Meeting fatigue is the feeling of physical and emotional exhaustion during long work meetings. Meeting fatigue affects many workers that must attend a great deal of remote or in-person meetings.  

The effects of meeting fatigue can be long-lasting and damaging to employees if it is left unchecked. Some causes of meeting fatigue include too many hours in a meeting, lack of engagement, unclear meeting objectives, and poor preparation.  

Here are five tips to overcome meeting fatigue:  

Do not invite everyone to the meeting 

Unless the meeting is a company meeting, then do not just invite all employees to attend. Only invite employees who are relevant to the topics being discussed.  

When employees are constantly required to attend meetings that they do not feel are relevant to them in any way, it causes meeting fatigue. When planning meetings, be sure to only invite those who are necessary for the discussion.  
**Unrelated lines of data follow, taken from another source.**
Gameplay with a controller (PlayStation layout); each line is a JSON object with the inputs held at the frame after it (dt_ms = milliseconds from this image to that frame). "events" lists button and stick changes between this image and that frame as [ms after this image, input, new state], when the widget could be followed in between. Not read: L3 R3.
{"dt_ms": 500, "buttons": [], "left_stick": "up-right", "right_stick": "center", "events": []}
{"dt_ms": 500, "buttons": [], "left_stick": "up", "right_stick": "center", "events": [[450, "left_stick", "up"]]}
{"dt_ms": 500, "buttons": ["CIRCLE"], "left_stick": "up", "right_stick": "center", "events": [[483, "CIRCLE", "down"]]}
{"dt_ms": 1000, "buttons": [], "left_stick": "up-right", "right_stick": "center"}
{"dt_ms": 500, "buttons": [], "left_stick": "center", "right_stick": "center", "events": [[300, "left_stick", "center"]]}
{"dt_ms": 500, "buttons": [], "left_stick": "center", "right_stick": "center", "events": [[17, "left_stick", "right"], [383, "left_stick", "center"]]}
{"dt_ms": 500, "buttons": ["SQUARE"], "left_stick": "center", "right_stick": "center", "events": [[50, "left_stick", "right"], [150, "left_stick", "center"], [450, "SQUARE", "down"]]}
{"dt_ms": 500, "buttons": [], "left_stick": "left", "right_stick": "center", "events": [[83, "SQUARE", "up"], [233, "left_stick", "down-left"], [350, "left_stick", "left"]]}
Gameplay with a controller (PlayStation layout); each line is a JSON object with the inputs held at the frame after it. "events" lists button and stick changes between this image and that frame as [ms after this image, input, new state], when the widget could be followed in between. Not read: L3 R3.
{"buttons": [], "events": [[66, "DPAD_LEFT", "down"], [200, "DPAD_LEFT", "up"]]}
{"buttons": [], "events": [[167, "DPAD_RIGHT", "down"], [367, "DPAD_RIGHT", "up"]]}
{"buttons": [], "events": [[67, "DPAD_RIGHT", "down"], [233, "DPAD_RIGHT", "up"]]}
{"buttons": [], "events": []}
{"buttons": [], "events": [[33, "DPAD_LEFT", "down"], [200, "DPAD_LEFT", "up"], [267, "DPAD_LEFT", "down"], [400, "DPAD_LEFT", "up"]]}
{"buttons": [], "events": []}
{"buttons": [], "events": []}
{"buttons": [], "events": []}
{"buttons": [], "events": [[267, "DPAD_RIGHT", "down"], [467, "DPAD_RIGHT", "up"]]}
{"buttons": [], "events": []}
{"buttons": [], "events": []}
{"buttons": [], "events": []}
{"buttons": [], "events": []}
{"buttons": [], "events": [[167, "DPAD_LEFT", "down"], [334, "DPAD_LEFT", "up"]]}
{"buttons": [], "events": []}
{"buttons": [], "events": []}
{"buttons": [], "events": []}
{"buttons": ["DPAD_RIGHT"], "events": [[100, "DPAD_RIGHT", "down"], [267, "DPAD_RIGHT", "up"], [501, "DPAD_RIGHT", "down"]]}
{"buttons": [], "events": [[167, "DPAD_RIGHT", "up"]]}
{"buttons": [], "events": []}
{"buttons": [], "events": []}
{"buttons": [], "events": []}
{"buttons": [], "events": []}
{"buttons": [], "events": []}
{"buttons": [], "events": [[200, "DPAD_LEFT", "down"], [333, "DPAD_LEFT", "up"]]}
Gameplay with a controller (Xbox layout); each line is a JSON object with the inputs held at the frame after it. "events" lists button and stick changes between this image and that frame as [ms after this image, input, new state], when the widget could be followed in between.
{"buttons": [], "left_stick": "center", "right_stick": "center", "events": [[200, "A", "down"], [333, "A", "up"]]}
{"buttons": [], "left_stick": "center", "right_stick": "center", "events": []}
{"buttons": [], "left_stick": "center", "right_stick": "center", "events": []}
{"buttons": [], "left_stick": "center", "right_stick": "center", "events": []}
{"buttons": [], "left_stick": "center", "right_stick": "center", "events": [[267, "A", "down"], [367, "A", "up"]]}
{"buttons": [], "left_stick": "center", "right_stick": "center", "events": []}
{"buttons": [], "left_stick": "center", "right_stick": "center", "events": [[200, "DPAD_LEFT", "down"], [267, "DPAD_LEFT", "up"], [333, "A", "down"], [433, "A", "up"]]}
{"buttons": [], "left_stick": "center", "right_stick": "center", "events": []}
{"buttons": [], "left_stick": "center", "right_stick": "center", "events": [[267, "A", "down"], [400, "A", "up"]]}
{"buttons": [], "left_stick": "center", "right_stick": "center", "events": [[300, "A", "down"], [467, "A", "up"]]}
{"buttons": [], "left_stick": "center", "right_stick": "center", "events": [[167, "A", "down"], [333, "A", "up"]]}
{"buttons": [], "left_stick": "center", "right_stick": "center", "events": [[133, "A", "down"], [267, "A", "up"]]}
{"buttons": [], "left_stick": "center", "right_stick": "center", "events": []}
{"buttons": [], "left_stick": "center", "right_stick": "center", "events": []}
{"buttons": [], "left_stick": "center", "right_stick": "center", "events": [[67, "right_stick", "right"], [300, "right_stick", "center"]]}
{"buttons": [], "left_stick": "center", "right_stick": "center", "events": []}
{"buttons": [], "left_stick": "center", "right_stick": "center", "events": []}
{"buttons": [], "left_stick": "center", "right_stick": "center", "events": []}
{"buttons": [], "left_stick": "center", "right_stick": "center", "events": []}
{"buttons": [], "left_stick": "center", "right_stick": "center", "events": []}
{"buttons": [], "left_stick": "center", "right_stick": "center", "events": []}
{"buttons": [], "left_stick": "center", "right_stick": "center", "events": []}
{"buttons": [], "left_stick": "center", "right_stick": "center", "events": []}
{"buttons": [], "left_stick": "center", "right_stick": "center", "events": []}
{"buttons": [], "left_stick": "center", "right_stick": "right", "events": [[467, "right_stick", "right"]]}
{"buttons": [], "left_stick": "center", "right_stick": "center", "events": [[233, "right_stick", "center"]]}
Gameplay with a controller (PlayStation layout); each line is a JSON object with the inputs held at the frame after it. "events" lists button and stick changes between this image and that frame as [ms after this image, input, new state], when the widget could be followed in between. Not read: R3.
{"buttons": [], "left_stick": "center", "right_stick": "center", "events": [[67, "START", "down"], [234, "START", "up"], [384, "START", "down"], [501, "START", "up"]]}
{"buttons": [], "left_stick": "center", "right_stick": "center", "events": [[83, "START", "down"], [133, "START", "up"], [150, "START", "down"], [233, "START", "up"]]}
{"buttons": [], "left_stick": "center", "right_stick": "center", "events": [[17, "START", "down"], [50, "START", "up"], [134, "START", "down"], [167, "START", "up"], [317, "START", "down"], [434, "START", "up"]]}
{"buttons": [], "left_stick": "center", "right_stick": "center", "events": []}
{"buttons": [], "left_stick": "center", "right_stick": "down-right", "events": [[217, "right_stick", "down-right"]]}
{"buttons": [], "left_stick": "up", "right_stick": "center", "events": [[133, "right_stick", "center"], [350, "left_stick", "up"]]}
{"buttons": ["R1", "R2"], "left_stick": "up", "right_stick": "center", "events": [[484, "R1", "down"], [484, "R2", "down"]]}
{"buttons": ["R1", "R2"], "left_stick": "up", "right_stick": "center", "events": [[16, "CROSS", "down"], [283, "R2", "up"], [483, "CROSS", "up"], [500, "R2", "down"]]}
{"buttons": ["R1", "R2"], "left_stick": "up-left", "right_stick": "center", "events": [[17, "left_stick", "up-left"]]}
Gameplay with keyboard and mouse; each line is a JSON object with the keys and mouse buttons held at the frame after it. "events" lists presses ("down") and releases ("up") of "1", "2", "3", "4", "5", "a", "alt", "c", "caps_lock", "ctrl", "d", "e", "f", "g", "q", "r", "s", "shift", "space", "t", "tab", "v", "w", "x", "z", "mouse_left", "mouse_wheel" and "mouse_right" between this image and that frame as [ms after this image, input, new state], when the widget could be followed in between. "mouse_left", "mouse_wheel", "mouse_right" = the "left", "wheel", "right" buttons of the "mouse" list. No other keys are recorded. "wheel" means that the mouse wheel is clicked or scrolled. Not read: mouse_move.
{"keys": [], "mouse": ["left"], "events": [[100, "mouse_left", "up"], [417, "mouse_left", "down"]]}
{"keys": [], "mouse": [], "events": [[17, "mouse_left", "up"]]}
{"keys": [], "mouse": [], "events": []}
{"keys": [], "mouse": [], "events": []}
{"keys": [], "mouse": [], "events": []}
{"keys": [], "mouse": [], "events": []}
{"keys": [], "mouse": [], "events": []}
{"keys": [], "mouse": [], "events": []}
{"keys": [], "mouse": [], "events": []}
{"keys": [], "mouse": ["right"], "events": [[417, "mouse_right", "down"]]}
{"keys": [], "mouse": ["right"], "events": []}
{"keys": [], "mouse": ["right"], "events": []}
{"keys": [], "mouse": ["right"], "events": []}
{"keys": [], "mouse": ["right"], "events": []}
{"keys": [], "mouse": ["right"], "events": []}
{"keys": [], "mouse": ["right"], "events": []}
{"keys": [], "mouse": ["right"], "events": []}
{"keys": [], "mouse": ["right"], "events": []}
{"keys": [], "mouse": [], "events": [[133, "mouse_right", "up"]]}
Discuss rather than lecture  

It can be hard for employees to feel engaged in a meeting when someone is just talking to them the entire time. So, rather than making the meeting more of a lecture, make sure it is a discussion between leaders and employees. Ensure that everyone has the opportunity to speak their thoughts.  

Keep meetings short  

If possible, strive to keep meetings under 30 meetings. Most employees struggle to pay attention during meetings, so for your sake and theirs, try to keep them short. Employees will be more motivated to attend a meeting when they know it will be short and will not greatly impact their work hours.  

If you are unable to conduct a meeting under 30 minutes, then allow breaks. This gives employees the opportunity to use the restroom, grab a snack or drink, and walk around for a few minutes before resuming. Breaks can help employees stay focused and engaged. 

Limit the number of meetings per week  

Most employees attend between 11 to 15 meetings per week, which is a lot considering that many employees do not enjoy meetings. 65% of employees say meetings interfere with them completing their own work and 71% say meetings are unproductive and inefficient.  

To help employees find meetings productive, leaders should only conduct a few meetings a week. By reducing the number of meetings employees are required to participate in, they are more likely to perceive each session as valuable and insightful, as it won’t simply be one among numerous meetings filling their schedule for the week. 

Provide lunch  

One way to get employees excited about meetings is to provide them with a free lunch. Eating during a meeting will help keep employees energized and focused. Some employees may find it difficult to find time to eat when they have a busy schedule of meetings, so providing them with a lunch will help maintain their satisfaction and increase their engagement during a meeting.  

Meetings can be tricky to navigate for both leaders and employees. Many leaders and employees suffer from meeting fatigue, and it can increase turnover and dissatisfaction if it is left untreated. Leaders should consider using these tips to help overcome meeting fatigue.